## EXCERPT TO READ:
((

7/17/04

It Was A Year Ago Today

Think about it.

I’m up at my cottage writing a novel. The setting is quaint and quiet. Every window is surrounded by green. The birds start their songs promptly at 5:30am and continue until around dusk. The photos on my bulletin board are faded and inspirational. Edith Piaf plays on the CD player until I almost grow weary of her. The slanted upper walls are painted a faded shade of yellow and the bead board screams cottage decor. The shelves are lined with devotionals and read-in-one-day novels. A thunderstorm is rolling in from the north. The memories are thick as weeds up here. My little dog sits at my feet, it’s almost as if she knows the nostalgia I find when I travel up here. If I could just get the city of Norton Shores to take out Henry Street and replace it with a tranquil, placid pond, I'd be golden.

I dangled a roast dinner with mashed potatoes, corn casserole, fresh green beans, pretzel Jell-O and ho-ho cake in front of Ben and Jennifer. They didn’t bite. But from the carnage in the kitchen sink it looks like Melissa and her friends enjoyed the ho-ho cake. They must have had an off day in la tournament de badminton.

Bike racing has to be the most grueling sport in existence, next to badminton, of course. And France wears the yellow jersey constantly for countryside gorgeousness.

Speaking of back yards, all the leaves are gone and the sky is gray. It has happened. The woods behind our house is now officially gone. No ceremony, no pomp and circumstance, not even a memorial service except in our mind's eye. It turns my stomach each time I head back there, after what seemed like 100 years of solitude, trees have given way to road and structures (that’s what I will call the typical house construction until further notice.)

That woods was so much more than physical solitude on snowy Michigan mornings or cool breezes on hot, humid, summer days. I have no history with these yet to be determined neighbors. Our history lies in the now defunct woods.

The woods played so many characters in our lives. At the beginning it was the formidable boundary that unbeknownst to the kids, kept them enjoying the simple things like sand box and swing set. It was the line they didn’t cross. Unlike the driveway and front yard, I felt safe letting the children play in the back yard unattended.

But soon the play had to venture beyond for a different kind of thrill and adventure. That’s when the woods became their dollhouses, star wars, battlefields, outer space, and even the circus. Mainly, though, it became their stage. The story of their young lives was written, practiced and played out in the backyard and woods. It was their buffer to the real world.

I would venture to say that nothing bad happened to them back there. No bad guys....except the ones they made up. No broken bones. A few teeth got knocked loose, and of course the sibling rivalry ran rampant. Nonetheless, it was a haven of sorts, a kind of camaraderie that could conquer the world.....dream big dreams and defend anyone or anything that stood in the way of their pursuit of happiness. They could wile away an afternoon faster than you could say Nintendo.

))

## PROBLEM A:
Reproduce word for word the passage of the blog post that opens with the words containing "I dangled a" and closes with "for countryside gorgeousness.".
The records have no connection to the blog post.

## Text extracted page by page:
((

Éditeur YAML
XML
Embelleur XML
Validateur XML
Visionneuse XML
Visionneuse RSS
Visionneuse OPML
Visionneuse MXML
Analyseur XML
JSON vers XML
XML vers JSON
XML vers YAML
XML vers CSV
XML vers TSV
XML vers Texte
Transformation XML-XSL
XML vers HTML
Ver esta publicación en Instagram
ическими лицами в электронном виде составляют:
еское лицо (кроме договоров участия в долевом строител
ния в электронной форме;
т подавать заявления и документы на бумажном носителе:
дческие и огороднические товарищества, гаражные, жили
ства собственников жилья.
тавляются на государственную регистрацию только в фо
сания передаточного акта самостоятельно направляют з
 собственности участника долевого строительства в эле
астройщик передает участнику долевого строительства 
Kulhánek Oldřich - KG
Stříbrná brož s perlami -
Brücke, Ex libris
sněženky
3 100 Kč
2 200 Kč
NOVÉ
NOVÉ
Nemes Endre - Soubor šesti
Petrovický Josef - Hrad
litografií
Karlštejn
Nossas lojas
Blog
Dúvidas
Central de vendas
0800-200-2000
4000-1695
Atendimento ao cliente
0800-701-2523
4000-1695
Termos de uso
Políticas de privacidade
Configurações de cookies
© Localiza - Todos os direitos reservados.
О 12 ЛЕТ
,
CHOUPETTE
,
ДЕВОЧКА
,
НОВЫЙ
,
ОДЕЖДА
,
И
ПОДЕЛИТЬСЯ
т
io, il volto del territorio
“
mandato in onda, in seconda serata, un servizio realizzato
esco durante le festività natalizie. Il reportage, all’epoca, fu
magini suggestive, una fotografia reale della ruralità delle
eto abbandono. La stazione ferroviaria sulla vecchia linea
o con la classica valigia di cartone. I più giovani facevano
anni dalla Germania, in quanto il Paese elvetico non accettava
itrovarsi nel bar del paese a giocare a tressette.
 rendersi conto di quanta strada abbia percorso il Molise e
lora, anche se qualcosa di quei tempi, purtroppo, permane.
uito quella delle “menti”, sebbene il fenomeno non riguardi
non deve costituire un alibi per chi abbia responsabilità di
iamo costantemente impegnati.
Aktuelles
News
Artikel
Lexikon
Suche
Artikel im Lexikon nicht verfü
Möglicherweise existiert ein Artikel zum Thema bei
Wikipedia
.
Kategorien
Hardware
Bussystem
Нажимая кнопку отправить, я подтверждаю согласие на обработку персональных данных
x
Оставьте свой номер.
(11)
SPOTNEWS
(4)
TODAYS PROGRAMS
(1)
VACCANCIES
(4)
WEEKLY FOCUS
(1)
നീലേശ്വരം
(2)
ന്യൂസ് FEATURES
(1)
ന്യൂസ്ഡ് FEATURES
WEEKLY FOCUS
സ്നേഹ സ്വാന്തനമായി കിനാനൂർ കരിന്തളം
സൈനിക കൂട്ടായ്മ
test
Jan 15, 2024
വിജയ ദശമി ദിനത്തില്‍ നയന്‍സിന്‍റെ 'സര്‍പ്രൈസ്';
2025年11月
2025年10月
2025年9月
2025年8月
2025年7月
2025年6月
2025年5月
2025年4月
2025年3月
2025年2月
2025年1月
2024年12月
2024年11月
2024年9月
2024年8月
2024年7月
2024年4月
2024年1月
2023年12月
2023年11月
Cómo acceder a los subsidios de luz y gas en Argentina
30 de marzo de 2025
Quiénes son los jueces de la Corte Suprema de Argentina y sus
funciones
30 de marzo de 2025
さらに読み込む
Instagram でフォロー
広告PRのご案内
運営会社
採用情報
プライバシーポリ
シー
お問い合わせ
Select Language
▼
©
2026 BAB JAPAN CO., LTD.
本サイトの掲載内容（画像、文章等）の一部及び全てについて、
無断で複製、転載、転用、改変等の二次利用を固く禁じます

))

## PROBLEM B:
Duplicate the records without any change, from their first line through the line containing "собственности участника долевого".

## YOUR SOLUTION A:
I dangled a roast dinner with mashed potatoes, corn casserole, fresh green beans, pretzel Jell-O and ho-ho cake in front of Ben and Jennifer. They didn’t bite. But from the carnage in the kitchen sink it looks like Melissa and her friends enjoyed the ho-ho cake. They must have had an off day in la tournament de badminton.

Bike racing has to be the most grueling sport in existence, next to badminton, of course. And France wears the yellow jersey constantly for countryside gorgeousness.

## YOUR SOLUTION B:
Éditeur YAML
XML
Embelleur XML
Validateur XML
Visionneuse XML
Visionneuse RSS
Visionneuse OPML
Visionneuse MXML
Analyseur XML
JSON vers XML
XML vers JSON
XML vers YAML
XML vers CSV
XML vers TSV
XML vers Texte
Transformation XML-XSL
XML vers HTML
Ver esta publicación en Instagram
ическими лицами в электронном виде составляют:
еское лицо (кроме договоров участия в долевом строител
ния в электронной форме;
т подавать заявления и документы на бумажном носителе:
дческие и огороднические товарищества, гаражные, жили
ства собственников жилья.
тавляются на государственную регистрацию только в фо
сания передаточного акта самостоятельно направляют з
 собственности участника долевого строительства в эле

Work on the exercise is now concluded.